# OMG Crazy People- Green Terrors



## Boldstone (Sep 14, 2007)

Ok I went on a walk today
There's this 55 gallon Aquarium on the side of the side walk (trash basically)
I look in it there are 5 Green Terrors!!! about 2-3 inches

I come back and take them
I add them to my 55 with the Female Jack (4 inches, very sweet)

I need to know if there are any drop dead give aways to their gender
I've heard the males anal fin is red, and the females is blue, even though I don't think that's true


----------



## HONDO (May 4, 2008)

what do you mean on the side of the sidewalk? in a tank, in water on the road for trash? thats insanity.


----------



## Joels fish (Nov 17, 2007)

WOW! 5 GTs in a tank on the sidewalk?! That is nuts. I hope you went back and got the tank as well, cause your gonna need it. Sexing is a bit tricky particularly at that size but males willl normally have more pointed dorsal and anal fins and the anal fin will have more blue in it. At 2-3" this will only be begining to be obvious though . Venting is the best way to sex them . 
I gotta wonder why someone would do that though. :? Thats as bad as flushing them in my book :x ! Still a heck of a find for you. :thumb: 
Here's a couple of pics of my male GT to give you a better Idea of what to look for.
























they're a liitle outdated , but show his features pretty well. He was about 5.5" in those pics and is closer to 7" now and even better looking.I would pick 1 or 2 you want to keep and rehome the rest cause they will get big(around 10") and can be real nasty. Plus a tank upgrade will be needed somewhere down the line. Also those little GTs grow pretty fast when young and will be big GTs before you know it.


----------



## Boldstone (Sep 14, 2007)

No I didn't go back the tank was in bad condition
Straches and leaks
I do only plan on keeping two

The rest will be easy to find homes for
Thanks for the advice

:-? I know right why leave just a little bit of water for the fish to live under?
There were also Tiger barbs, my friend took those and put them in his community tank

Yea weird story I know


----------



## jimmyknuckles (May 8, 2007)

Crummy picture of my male GT:










My females have rounder fins on the back and don't have as "pointy" of a head. Not scientific I know, but I was asking what sex my male was on this forum not too long ago


----------



## haibane (Jun 2, 2008)

Sorry I have to do this, but aren't green terrors South American?


----------



## skools717 (Mar 29, 2008)

any pics of the GTs?


----------



## Joels fish (Nov 17, 2007)

> Sorry I have to do this, but aren't green terrors South American?

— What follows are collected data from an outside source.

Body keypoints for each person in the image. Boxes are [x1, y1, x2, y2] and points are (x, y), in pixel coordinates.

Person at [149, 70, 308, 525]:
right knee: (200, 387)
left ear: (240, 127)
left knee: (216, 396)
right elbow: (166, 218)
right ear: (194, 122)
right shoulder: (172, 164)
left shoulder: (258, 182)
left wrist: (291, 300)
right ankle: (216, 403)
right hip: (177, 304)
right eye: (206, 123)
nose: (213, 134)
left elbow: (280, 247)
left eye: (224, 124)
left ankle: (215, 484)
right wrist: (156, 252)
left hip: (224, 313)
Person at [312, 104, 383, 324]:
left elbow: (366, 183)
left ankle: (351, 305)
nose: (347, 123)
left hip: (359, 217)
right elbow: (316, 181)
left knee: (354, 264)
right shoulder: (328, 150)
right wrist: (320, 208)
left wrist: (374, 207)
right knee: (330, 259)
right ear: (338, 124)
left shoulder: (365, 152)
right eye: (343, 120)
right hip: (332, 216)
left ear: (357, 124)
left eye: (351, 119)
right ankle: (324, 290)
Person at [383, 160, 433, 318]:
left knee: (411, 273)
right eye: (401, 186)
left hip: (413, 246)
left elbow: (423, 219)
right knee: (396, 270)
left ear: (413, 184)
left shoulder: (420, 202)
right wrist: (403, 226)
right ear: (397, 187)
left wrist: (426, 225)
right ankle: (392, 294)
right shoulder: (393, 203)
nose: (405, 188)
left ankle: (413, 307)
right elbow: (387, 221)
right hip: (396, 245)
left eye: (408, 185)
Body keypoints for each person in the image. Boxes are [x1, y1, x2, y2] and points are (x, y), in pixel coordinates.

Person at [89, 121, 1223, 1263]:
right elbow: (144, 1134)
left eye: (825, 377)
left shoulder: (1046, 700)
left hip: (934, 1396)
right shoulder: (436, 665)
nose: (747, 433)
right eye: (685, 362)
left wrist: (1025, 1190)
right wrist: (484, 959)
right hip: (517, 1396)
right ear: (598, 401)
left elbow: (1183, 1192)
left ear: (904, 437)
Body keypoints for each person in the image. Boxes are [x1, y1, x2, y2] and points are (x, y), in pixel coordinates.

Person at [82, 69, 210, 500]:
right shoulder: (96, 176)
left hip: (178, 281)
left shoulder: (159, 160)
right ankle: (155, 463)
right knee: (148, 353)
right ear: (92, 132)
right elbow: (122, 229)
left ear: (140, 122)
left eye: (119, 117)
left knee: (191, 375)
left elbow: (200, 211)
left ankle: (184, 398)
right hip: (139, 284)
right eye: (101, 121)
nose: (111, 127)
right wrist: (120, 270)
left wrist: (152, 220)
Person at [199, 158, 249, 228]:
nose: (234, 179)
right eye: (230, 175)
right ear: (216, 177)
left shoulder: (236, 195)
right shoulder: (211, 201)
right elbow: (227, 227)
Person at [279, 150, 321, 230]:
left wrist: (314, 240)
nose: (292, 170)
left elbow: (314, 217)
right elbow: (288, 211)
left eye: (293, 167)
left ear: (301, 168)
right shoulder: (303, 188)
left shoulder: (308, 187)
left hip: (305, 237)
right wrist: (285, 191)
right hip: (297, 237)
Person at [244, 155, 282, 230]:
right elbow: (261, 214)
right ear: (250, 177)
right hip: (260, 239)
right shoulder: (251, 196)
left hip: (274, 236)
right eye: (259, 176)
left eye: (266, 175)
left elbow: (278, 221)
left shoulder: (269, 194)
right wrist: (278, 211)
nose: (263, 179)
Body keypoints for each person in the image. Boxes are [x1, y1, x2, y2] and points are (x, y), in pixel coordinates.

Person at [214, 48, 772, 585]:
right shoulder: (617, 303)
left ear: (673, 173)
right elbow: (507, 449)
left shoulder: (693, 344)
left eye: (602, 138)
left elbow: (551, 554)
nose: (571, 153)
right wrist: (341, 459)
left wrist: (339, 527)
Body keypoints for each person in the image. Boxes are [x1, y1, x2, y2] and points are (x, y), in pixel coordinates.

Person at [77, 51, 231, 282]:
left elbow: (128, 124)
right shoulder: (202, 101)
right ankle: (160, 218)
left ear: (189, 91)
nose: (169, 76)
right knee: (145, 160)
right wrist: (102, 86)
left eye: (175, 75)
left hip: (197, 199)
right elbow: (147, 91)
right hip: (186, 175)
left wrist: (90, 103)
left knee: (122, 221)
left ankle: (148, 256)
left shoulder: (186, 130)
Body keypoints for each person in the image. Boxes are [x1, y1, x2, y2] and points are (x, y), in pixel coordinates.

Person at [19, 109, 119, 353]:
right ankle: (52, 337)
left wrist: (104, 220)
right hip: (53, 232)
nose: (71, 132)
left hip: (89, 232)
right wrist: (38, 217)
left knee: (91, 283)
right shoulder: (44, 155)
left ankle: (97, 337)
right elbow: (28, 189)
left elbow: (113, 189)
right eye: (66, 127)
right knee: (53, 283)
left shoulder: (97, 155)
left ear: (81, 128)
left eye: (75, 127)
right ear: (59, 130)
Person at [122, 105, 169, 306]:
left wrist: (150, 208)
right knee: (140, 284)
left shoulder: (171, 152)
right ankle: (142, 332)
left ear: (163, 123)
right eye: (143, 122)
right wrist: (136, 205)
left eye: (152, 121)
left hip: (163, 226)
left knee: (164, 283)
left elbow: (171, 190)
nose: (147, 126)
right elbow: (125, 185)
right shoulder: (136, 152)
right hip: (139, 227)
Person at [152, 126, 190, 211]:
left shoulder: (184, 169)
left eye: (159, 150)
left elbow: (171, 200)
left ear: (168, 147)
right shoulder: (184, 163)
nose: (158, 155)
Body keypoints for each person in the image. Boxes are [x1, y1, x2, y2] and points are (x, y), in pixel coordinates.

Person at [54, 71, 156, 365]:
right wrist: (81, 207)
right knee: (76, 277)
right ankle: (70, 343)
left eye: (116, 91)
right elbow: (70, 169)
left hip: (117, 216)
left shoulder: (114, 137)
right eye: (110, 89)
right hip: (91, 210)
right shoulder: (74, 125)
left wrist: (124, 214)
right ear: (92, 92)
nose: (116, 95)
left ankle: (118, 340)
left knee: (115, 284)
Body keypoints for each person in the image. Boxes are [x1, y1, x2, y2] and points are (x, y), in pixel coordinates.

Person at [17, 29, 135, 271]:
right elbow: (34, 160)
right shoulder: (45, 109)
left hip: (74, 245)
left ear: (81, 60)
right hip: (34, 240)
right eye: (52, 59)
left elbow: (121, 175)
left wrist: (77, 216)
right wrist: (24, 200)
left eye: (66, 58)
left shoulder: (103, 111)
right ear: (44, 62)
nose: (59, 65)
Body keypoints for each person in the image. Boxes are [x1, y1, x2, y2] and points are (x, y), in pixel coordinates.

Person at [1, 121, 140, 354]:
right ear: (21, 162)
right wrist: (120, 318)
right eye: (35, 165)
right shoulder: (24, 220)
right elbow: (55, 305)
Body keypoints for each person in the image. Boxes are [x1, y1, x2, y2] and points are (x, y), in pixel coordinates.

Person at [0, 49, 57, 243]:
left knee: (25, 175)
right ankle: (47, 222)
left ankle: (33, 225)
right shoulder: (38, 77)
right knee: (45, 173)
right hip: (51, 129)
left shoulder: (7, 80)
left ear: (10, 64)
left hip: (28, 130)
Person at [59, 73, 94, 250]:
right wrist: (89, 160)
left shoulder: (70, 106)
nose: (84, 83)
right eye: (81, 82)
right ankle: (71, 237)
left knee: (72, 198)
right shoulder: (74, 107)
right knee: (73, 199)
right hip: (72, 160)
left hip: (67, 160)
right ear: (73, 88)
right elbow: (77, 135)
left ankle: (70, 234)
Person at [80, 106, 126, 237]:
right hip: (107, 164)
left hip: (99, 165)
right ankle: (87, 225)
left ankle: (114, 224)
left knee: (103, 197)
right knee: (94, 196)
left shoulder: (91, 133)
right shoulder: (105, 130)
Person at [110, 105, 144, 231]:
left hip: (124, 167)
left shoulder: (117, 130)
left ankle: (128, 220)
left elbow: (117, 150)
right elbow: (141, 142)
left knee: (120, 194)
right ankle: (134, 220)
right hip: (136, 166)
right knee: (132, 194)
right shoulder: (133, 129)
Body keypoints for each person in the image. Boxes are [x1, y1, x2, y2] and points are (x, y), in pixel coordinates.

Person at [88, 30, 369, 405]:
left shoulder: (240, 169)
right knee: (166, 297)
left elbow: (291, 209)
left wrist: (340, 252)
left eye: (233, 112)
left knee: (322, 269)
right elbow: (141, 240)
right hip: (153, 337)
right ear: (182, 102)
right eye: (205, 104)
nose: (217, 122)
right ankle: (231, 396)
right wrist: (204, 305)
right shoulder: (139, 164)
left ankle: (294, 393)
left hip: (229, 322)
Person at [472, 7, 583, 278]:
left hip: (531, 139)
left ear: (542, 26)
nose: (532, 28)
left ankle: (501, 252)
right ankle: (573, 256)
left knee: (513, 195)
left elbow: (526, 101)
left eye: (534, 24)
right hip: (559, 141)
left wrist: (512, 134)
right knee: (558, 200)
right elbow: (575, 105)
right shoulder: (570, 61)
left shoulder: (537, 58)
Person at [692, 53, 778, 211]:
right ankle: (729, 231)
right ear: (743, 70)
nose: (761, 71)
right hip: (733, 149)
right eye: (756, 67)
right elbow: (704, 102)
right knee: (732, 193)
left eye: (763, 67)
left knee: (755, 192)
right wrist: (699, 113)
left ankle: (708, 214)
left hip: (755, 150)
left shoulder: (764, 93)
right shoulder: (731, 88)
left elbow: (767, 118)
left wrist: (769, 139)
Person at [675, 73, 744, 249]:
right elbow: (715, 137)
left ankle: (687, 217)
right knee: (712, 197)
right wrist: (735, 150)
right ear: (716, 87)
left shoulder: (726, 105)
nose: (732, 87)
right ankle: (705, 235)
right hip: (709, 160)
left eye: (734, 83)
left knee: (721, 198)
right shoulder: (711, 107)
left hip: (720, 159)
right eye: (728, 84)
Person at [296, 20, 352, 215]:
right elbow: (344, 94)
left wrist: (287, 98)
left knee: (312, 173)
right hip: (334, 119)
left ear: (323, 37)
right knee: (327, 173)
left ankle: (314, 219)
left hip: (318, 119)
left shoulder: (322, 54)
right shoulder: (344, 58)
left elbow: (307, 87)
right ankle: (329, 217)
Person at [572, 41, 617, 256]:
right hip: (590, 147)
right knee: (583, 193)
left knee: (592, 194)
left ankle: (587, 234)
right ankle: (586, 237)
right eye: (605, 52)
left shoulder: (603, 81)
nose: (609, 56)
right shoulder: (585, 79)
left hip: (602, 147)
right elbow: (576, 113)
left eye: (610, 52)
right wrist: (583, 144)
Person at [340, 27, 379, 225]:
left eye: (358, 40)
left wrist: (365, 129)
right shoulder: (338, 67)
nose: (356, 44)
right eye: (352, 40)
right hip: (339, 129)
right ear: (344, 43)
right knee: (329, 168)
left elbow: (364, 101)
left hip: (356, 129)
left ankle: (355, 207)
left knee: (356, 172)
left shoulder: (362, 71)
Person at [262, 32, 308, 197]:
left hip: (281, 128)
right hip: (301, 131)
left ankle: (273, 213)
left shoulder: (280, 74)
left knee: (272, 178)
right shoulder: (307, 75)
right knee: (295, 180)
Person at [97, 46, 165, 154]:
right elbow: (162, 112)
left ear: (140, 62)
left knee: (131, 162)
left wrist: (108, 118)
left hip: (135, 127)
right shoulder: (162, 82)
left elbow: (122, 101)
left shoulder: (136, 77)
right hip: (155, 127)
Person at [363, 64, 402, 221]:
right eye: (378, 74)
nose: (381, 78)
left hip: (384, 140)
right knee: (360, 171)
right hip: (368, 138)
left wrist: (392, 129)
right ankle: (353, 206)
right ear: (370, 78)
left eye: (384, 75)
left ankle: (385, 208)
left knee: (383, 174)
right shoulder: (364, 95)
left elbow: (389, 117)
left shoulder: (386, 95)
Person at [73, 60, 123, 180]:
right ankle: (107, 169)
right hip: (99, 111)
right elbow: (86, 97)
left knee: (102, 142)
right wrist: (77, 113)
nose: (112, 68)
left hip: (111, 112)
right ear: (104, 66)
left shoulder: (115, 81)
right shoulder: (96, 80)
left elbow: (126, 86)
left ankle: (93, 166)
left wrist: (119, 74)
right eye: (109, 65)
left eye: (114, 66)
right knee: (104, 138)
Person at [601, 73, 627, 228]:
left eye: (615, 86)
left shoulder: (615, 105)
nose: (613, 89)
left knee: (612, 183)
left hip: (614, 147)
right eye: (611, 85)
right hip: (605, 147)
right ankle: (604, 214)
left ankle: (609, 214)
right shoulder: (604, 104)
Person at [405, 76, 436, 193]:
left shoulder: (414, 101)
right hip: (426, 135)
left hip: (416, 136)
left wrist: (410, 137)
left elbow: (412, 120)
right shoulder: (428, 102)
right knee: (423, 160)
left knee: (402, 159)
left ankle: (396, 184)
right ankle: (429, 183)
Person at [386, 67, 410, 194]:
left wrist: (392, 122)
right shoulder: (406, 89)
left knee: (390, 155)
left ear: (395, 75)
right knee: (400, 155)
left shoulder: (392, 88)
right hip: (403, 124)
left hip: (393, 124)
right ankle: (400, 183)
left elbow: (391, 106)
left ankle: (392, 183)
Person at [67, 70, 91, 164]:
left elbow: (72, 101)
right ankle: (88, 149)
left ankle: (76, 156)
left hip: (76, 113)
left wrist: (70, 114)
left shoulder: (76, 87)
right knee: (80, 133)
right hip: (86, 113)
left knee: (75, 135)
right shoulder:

Yup,but since the mods are busy making fun of each other at the moment and not moving this thread, we might as well help the guy out and have a little fun ourselves.


----------



## Big Vine (Feb 26, 2007)

Here we go...over to the SA folder. :fish: 
BV


----------



## haibane (Jun 2, 2008)

Joels fish said:


> > Sorry I have to do this, but aren't green terrors South American?
> 
> 
> Yup,but since the mods are busy making fun of each other at the moment and not moving this thread, we might as well help the guy out and have a little fun ourselves.


Sorry... I just don't check the central as much as SA and I have a Green so I wanted to hear about it.


----------



## Boldstone (Sep 14, 2007)

Ha oops
As much studing I do on cichlids, I know better

Yes I do know green terrors are SA, not dumb :lol: 
I just got used to going to the CA section, wow I feel dumb

And For Some Odd Reason my camera and computer don't get along!
So no pics for now

And I only have 3 now
I gave some to my aunt, who has a huge aquarium, 400 gal

But I really want to know if it's true that the male has a red dorsal fin and the female a blue one, I've seen it 4 times


----------



## ikongoni (Apr 29, 2004)

First time I have ever heard a story quite like that one... :wink:

Very nice bonus though. Good luck.. :thumb:


----------



## haibane (Jun 2, 2008)

Boldstone said:


> Ha oops
> As much studing I do on cichlids, I know better
> 
> Yes I do know green terrors are SA, not dumb :lol:
> ...


I'll see what I can find on the dorsal fin. Would be cool if my GT was male and the RT was a female. They get along pretty well anyhow


----------



## haibane (Jun 2, 2008)

From what I read. Females are more round. Males are more squared and grow a hump eventually


----------



## cichlidaholic (Dec 7, 2005)

Is the 55G the only tank you have? You may need to pick up a larger tank if you plan to keep a pair of them, I bet that JD will want the 55G all to himself!


----------



## Boldstone (Sep 14, 2007)

A Bigger tank is what I'm working on
The JD is fine, she gets along very well with them


----------